-- THE DATA follows --

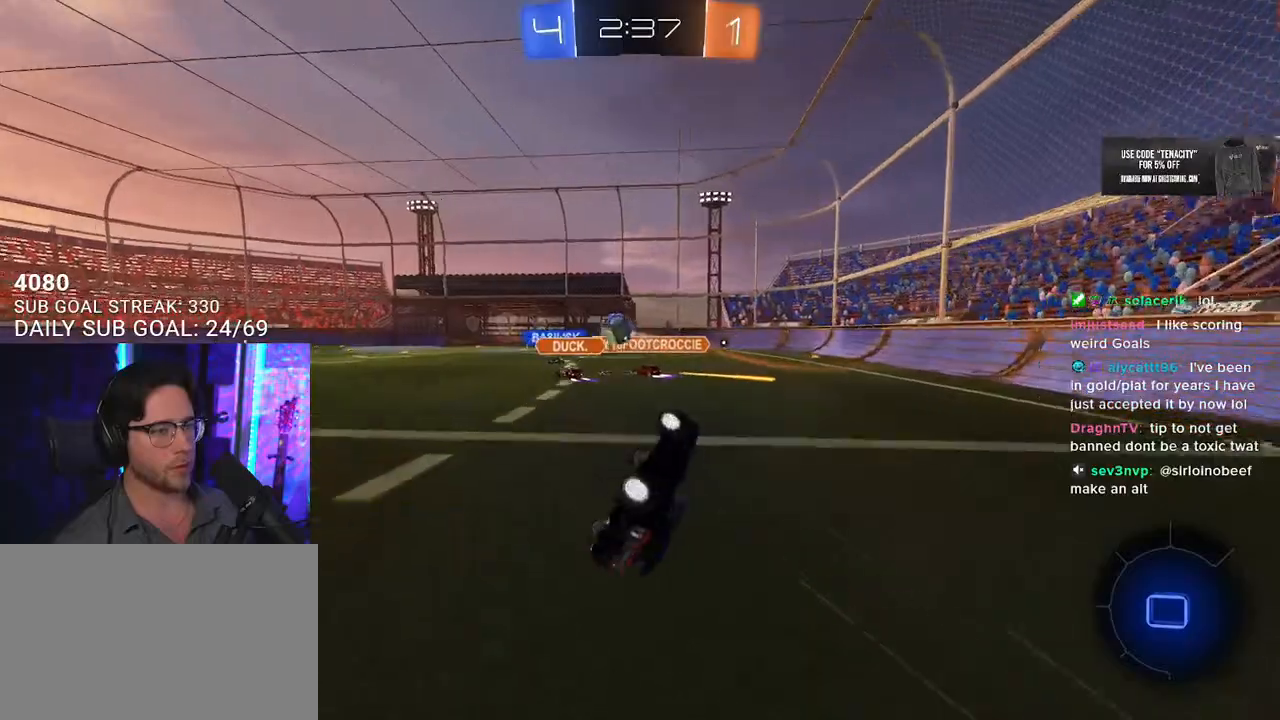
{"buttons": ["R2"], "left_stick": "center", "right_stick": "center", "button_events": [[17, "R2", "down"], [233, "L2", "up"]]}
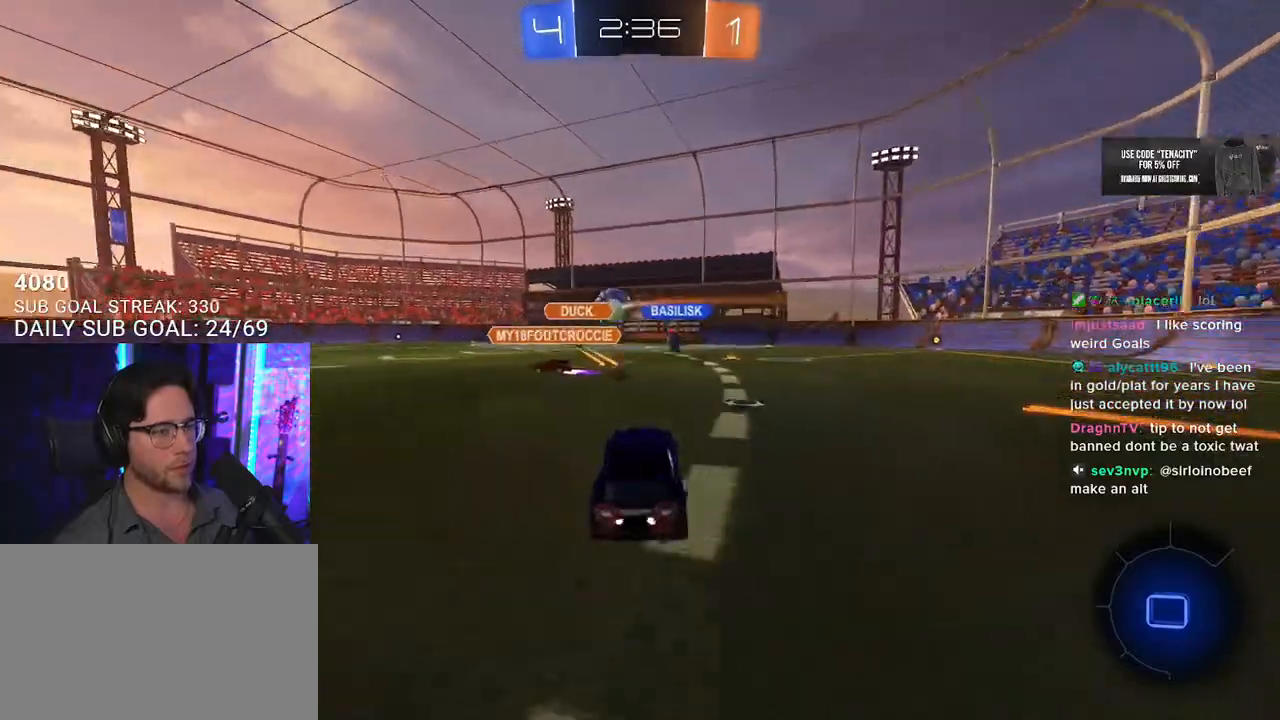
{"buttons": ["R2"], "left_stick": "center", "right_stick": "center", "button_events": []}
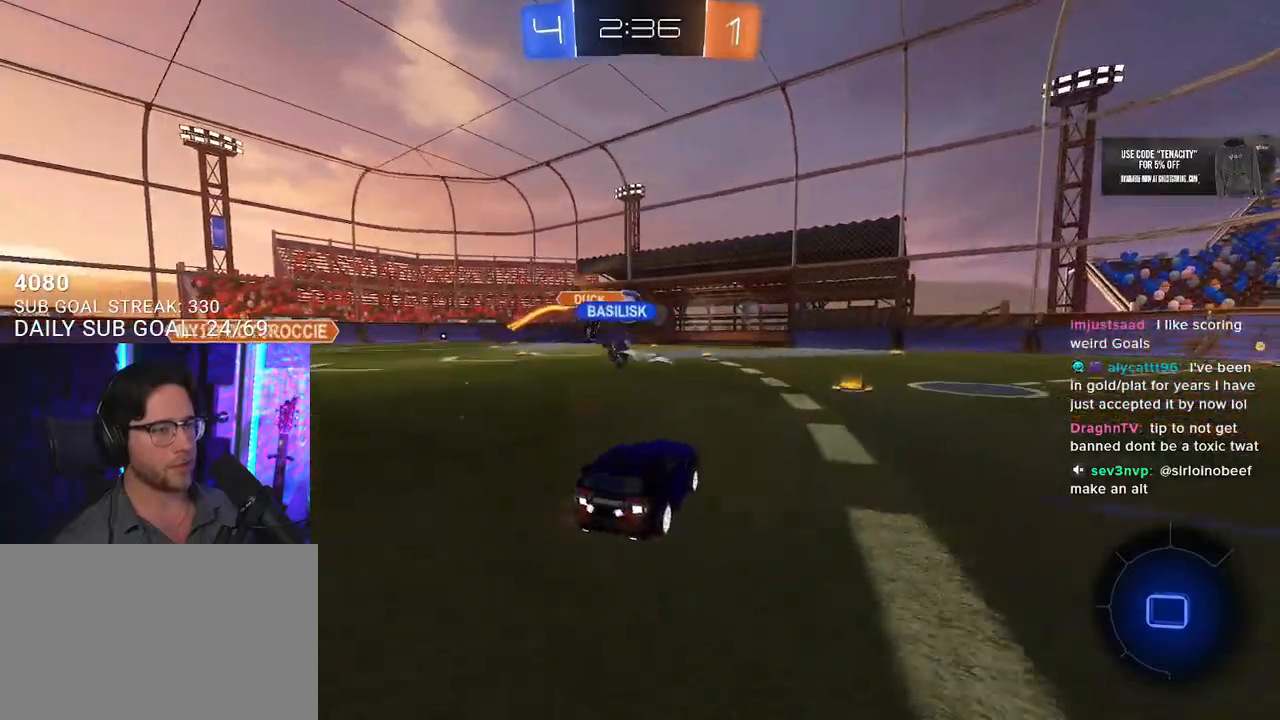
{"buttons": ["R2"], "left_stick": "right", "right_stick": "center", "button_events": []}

-- THE DATA concluded --

§ **WORK ORDER**
Omitting the images, copy the listing exactly.

§ **RESPONSE AREA**
{"buttons": ["R2"], "left_stick": "center", "right_stick": "center", "button_events": [[17, "R2", "down"], [233, "L2", "up"]]}
{"buttons": ["R2"], "left_stick": "center", "right_stick": "center", "button_events": []}
{"buttons": ["R2"], "left_stick": "right", "right_stick": "center", "button_events": []}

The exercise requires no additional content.